Career and work are the most important things at this stage, along with family. Middle adulthood is also the time when people can take on greater responsibilities and control.

For this stage, working to establish stability and Erikson’s idea of generativity – attempting to produce something that makes a difference to society. Inactivity and meaninglessness are common fears during this stage.
Major life shifts can occur during this stage. For example, children leave the household, careers can change, and so on. Some may struggle with finding purpose. Significant relationships are those within the family, workplace, local church and other communities.


Integrity Vs Despair:


In this stage, a person is developed as a highly mature person. He has gained a sense of wisdom and perspective that can really guide the younger generations. This stage lasts from middle adulthood to death. In this stage conflict is experienced by individuals as their social and biological roles get diminished due to the ageing process and they experience a sense of uselessness.

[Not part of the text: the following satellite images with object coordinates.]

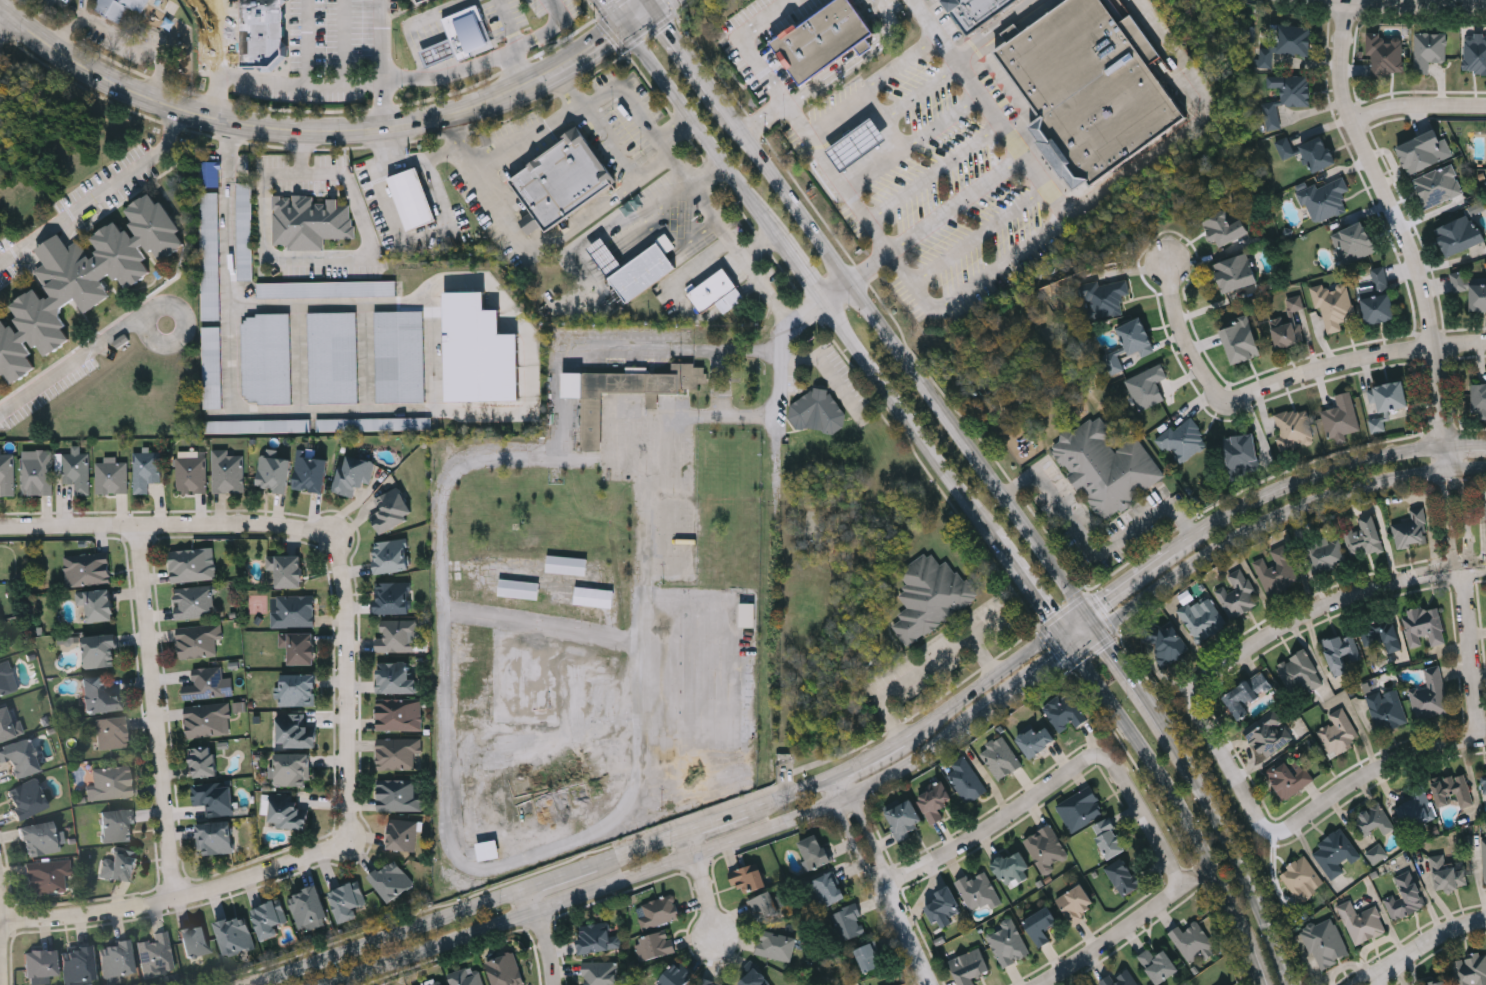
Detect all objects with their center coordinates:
building: (418, 1)
road: (651, 3)
traffic signals: (653, 6)
building: (121, 8)
building: (975, 11)
road: (641, 14)
road: (610, 15)
road: (509, 22)
road: (412, 23)
road: (442, 25)
road: (5, 26)
road: (436, 27)
road: (993, 28)
road: (429, 30)
traffic signals: (621, 30)
building: (262, 32)
road: (423, 32)
road: (416, 33)
building: (461, 36)
road: (380, 39)
building: (824, 40)
road: (308, 42)
road: (345, 42)
building: (1286, 44)
road: (450, 46)
road: (747, 46)
road: (682, 48)
road: (444, 49)
building: (1428, 50)
road: (437, 52)
building: (1475, 52)
road: (431, 54)
building: (1385, 54)
road: (425, 57)
road: (215, 59)
road: (457, 62)
road: (901, 62)
road: (450, 65)
road: (443, 68)
road: (465, 68)
road: (436, 69)
road: (430, 71)
road: (516, 72)
road: (298, 84)
building: (1090, 87)
road: (922, 89)
building: (1286, 96)
road: (717, 99)
road: (1418, 104)
road: (988, 106)
road: (635, 107)
road: (835, 110)
road: (764, 117)
road: (887, 118)
road: (946, 121)
road: (1191, 124)
road: (674, 130)
road: (307, 132)
road: (699, 135)
building: (856, 145)
gas station: (856, 145)
building: (1424, 151)
road: (228, 152)
building: (1309, 152)
road: (503, 154)
road: (407, 158)
road: (826, 160)
road: (879, 168)
road: (934, 169)
building: (210, 174)
building: (561, 178)
building: (1485, 181)
building: (1438, 186)
road: (686, 191)
road: (97, 193)
building: (412, 198)
building: (1324, 198)
road: (958, 204)
road: (1396, 219)
building: (310, 222)
building: (1224, 228)
building: (245, 231)
road: (569, 231)
road: (980, 233)
road: (879, 234)
building: (1460, 234)
road: (418, 238)
road: (229, 242)
building: (1353, 242)
building: (210, 256)
road: (739, 256)
road: (303, 258)
road: (1001, 258)
road: (902, 267)
building: (632, 269)
road: (801, 269)
building: (1235, 272)
road: (856, 276)
building: (84, 281)
building: (327, 289)
building: (1470, 290)
building: (717, 293)
road: (923, 296)
building: (1377, 297)
building: (1105, 298)
building: (1334, 305)
road: (184, 327)
building: (1286, 331)
building: (1240, 341)
building: (1130, 346)
road: (1187, 347)
building: (479, 351)
building: (400, 356)
road: (1363, 356)
building: (334, 357)
road: (907, 357)
building: (267, 358)
road: (70, 362)
building: (212, 367)
road: (829, 367)
road: (780, 368)
building: (1146, 387)
building: (1389, 396)
building: (1478, 400)
building: (592, 403)
road: (430, 408)
building: (817, 411)
road: (905, 416)
building: (1340, 418)
road: (558, 420)
building: (374, 423)
building: (257, 426)
building: (1294, 429)
building: (1183, 440)
road: (1467, 443)
building: (1241, 454)
building: (1106, 466)
building: (77, 471)
building: (147, 471)
building: (311, 471)
building: (228, 472)
building: (273, 472)
building: (38, 473)
building: (7, 475)
building: (191, 475)
building: (354, 475)
building: (112, 478)
road: (1304, 479)
building: (392, 511)
road: (1282, 517)
building: (1485, 517)
road: (168, 528)
building: (1410, 530)
building: (1364, 538)
road: (1092, 548)
building: (1325, 554)
building: (392, 556)
building: (567, 565)
building: (192, 567)
building: (88, 569)
building: (287, 570)
building: (1276, 571)
road: (1132, 578)
road: (1023, 580)
building: (519, 589)
road: (1466, 590)
building: (1237, 594)
building: (931, 596)
building: (594, 597)
building: (394, 598)
road: (1336, 601)
building: (194, 602)
building: (97, 604)
traffic signals: (1090, 608)
building: (293, 612)
building: (748, 615)
road: (1096, 617)
road: (1074, 618)
building: (1199, 618)
road: (988, 625)
building: (1423, 626)
traffic signals: (1103, 627)
traffic signals: (1058, 628)
building: (1380, 633)
building: (397, 636)
building: (199, 640)
road: (1065, 640)
road: (1088, 640)
building: (70, 642)
building: (1168, 644)
building: (300, 648)
building: (101, 651)
building: (1341, 652)
traffic signals: (1073, 653)
road: (925, 668)
building: (1299, 672)
building: (397, 678)
road: (1140, 679)
building: (7, 681)
building: (208, 683)
road: (981, 685)
building: (299, 690)
road: (352, 690)
building: (1246, 694)
building: (1429, 695)
building: (100, 697)
building: (1386, 709)
road: (160, 711)
building: (1065, 711)
building: (398, 715)
building: (208, 720)
building: (8, 727)
building: (297, 732)
building: (1337, 732)
building: (112, 733)
building: (1268, 734)
building: (1037, 741)
building: (398, 754)
building: (20, 758)
building: (1001, 758)
road: (872, 759)
building: (204, 762)
building: (293, 770)
road: (1061, 778)
building: (1288, 778)
building: (967, 780)
building: (1484, 780)
building: (111, 785)
building: (1452, 790)
road: (794, 792)
building: (398, 796)
building: (215, 798)
road: (1167, 798)
building: (27, 800)
building: (936, 801)
building: (1416, 805)
building: (1081, 808)
building: (288, 813)
building: (905, 818)
road: (1300, 818)
building: (1372, 819)
road: (716, 822)
building: (119, 826)
building: (403, 835)
building: (215, 837)
building: (1110, 837)
building: (39, 840)
building: (1048, 848)
road: (640, 849)
building: (488, 850)
road: (715, 850)
building: (815, 851)
road: (1245, 853)
building: (1334, 853)
building: (1377, 854)
building: (1484, 859)
building: (119, 866)
building: (1012, 867)
building: (1447, 873)
road: (562, 875)
building: (1125, 876)
building: (749, 877)
building: (47, 879)
building: (1301, 879)
road: (885, 880)
building: (392, 881)
road: (701, 886)
building: (828, 888)
building: (979, 890)
road: (177, 895)
building: (1405, 897)
building: (348, 901)
building: (1078, 904)
building: (765, 905)
building: (309, 907)
building: (944, 907)
building: (659, 911)
building: (270, 919)
building: (850, 922)
building: (1361, 922)
building: (1042, 924)
road: (1123, 928)
building: (235, 935)
road: (545, 935)
road: (386, 936)
building: (598, 937)
building: (1193, 939)
building: (196, 942)
building: (1009, 943)
building: (1326, 943)
road: (1430, 943)
building: (655, 945)
building: (776, 945)
building: (156, 956)
building: (870, 957)
building: (116, 960)
building: (40, 964)
building: (1159, 964)
building: (78, 965)
building: (970, 966)
road: (1249, 969)
building: (1471, 969)
building: (506, 970)
building: (601, 973)
building: (677, 975)
building: (468, 976)
building: (755, 978)
building: (1120, 979)
road: (1364, 979)
road: (1374, 979)
building: (434, 982)
building: (708, 982)
building: (1438, 983)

If they resolve the issue, they can experiencehappiness by looking at their consolidated lifelong achievement. If they fail to do so, they will have a sense of despair.
Erikson believed that much of life is preparing for the middle adulthood stage and the last stage involves much reflection. As older adults, some can look back with a feeling of integrity — that is, contentment and fulfillment, having led a meaningful life and valuable contribution to society. Others may have a sense of despair during this stage, reflecting upon their experiences and failures. They may fear death as they struggle to find a purpose to their lives, wondering “What was the point of life? Was it worth it?”